Uma das coisas mais gostosas e gratificantes desses meus 8 anos de teatro (já!) na Escola da Vila é esse retorno dos ex-alunos à escola.

Os universitários, hoje na USP, UNESP, UNICAMP, ou mesmo no cursinho, são presença obrigatória nas aulas – e não é só logo depois que se formam no Ensino Médio. Anos mais tarde, vêm frequentar aulas, assistir às peças dos alunos atuais, pedir textos emprestados, ajuda em trabalhos universitários, entre outras coisas.

É uma honra ver que o vínculo estabelecido com eles se transforma e continua florescendo.  É uma volta ao lar. Ao conforto. Ao lugar da segurança. E, ao mesmo tempo, uma inveja saudável daqueles que estão passando por aquilo que eles passaram.

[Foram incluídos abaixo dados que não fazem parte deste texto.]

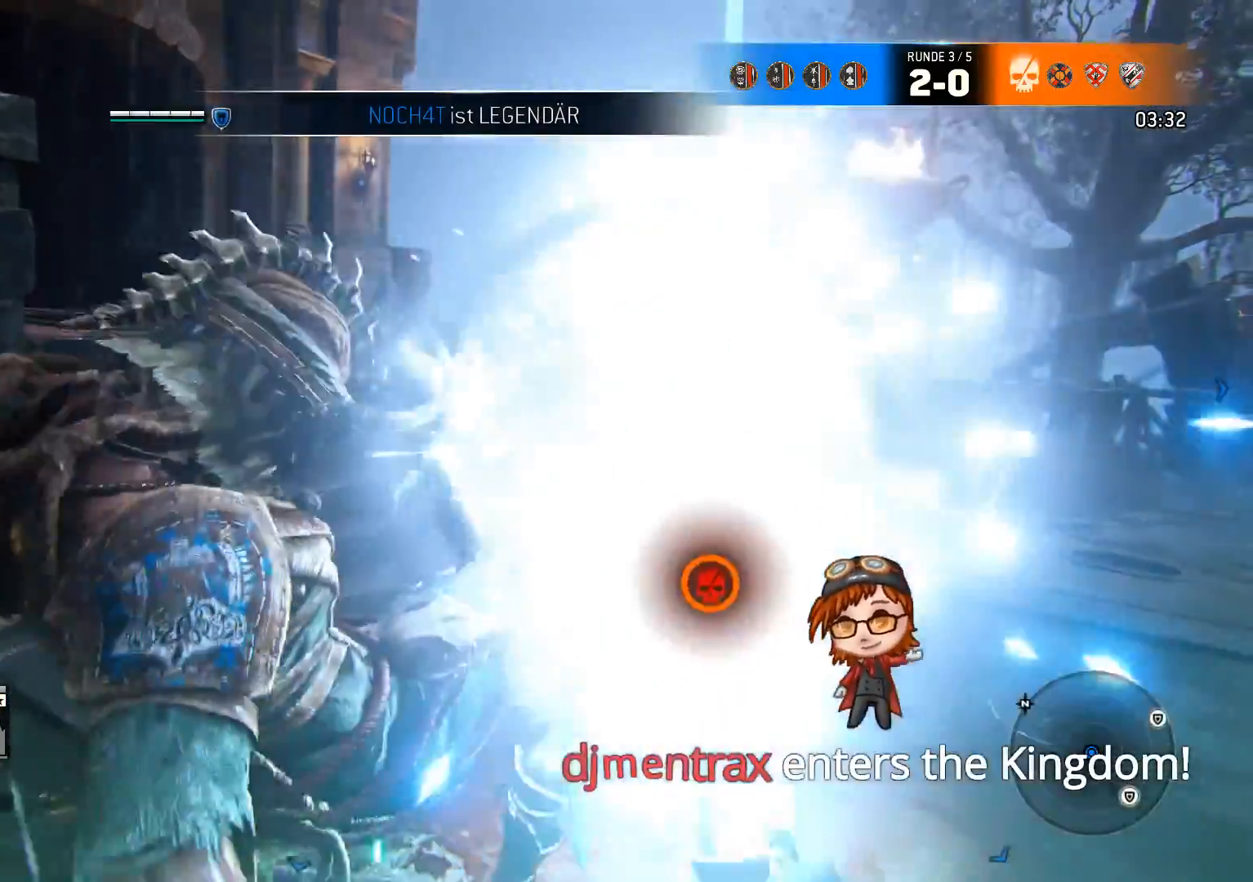
{"buttons": ["L3"], "left_stick": "down-right", "right_stick": "right", "events": [[100, "right_stick", "right"], [300, "left_stick", "down-right"], [500, "L3", "down"]]}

Com eles, voltam histórias, lembranças, risadas, piadas internas e muito orgulho de ver como eles amadureceram, mudaram a voz, trocaram de casca, mas mantêm o mesmo olhar que só o afeto construído por tantas aulas percebe intacto. E, além disso, conto com o auxílio luxuoso da ex-aluna Luiza Zaidan, hoje coautora dessa história.

Como o teatro tem o poder de unir pessoas tão diferentes em torno de um mesmo objetivo e construir bonitas amizades ao seu redor?

Acho que é porque o trabalho realizado desloca os jovens da zona de conforto e das amizades pré-estabelecidas e os convoca a ser mais. A combinação das diferentes características humanas é a fortaleza de cada grupo. E nunca tivemos (nem teremos) grupos iguais, homogêneos, de pessoas com as mesmas características (que bom!). É nessa heterogeneidade de humores, amores e quereres que podemos, juntos, nos desenvolver mutuamente.

Um grupo de teatro só tem razão de existir enquanto há conflito. Teatro não existe sem conflito. Drama! E é justamente isso o que não falta quando colocamos numa mesma sala mais de 30 jovens e adolescentes. Meu papel não é eliminar os conflitos, mas tentar fazer com que aprendamos com eles e os usemos como pilares para o nosso desenvolvimento humano e expressivo. São eles: teoria e história do teatro, jogos dramáticos, experimentos cênicos, exercícios de interpretação e, é claro, muitas risadas.

Seres únicos, em um encontro único, só podem criar algo único para quem tem a alegria de assistir a esses jovens em cena. E, assim, com tanta intensidade, descobertas e conflitos, é claro que dá saudade de voltar para ter a certeza de que éramos felizes (e sabíamos disso)! Só não poderíamos imaginar que passaria tão rápido.

Parabéns Escola da Vila pelos seus 35 anos, e obrigado a todos os que fizeram teatro por aqui. Vocês fizeram os meus anos aqui voarem, embora os meus cabelos brancos não me deixem esquecer de que eles passaram. Voltem sempre! A casa é de vocês.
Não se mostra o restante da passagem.